All lines in the material below that hold "ваты" should be found and copied.
============================================================
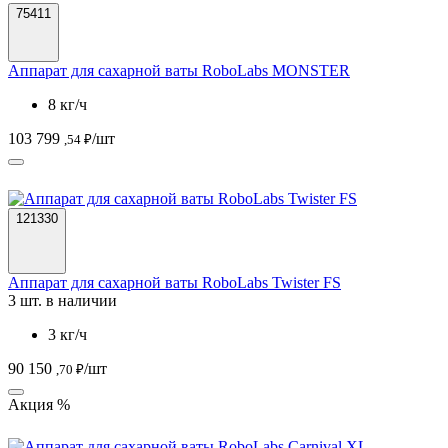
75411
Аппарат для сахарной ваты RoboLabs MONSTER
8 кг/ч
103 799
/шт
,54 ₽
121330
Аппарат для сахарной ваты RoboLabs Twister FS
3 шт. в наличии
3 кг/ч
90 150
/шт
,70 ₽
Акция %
============================================================
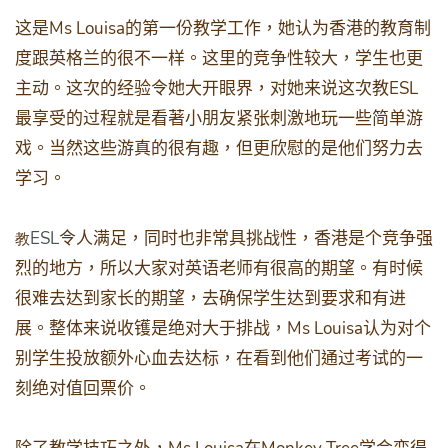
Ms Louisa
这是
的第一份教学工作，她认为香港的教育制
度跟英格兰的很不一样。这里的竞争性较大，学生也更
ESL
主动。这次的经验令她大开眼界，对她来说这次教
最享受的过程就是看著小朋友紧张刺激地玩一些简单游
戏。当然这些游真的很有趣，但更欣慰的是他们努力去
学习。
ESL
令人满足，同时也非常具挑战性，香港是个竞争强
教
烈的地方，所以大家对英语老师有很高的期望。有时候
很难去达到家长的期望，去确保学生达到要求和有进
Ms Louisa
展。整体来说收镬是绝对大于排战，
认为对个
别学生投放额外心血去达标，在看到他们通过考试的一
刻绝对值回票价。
============================================================
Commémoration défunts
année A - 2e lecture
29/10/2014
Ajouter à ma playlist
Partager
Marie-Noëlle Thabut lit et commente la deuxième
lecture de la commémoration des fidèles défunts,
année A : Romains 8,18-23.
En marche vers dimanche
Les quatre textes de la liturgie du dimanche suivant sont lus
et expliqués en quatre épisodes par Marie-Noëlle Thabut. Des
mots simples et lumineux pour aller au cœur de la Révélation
============================================================
• **WRITTEN RESPONSE**:
Аппарат для сахарной ваты RoboLabs MONSTER
Аппарат для сахарной ваты RoboLabs Twister FS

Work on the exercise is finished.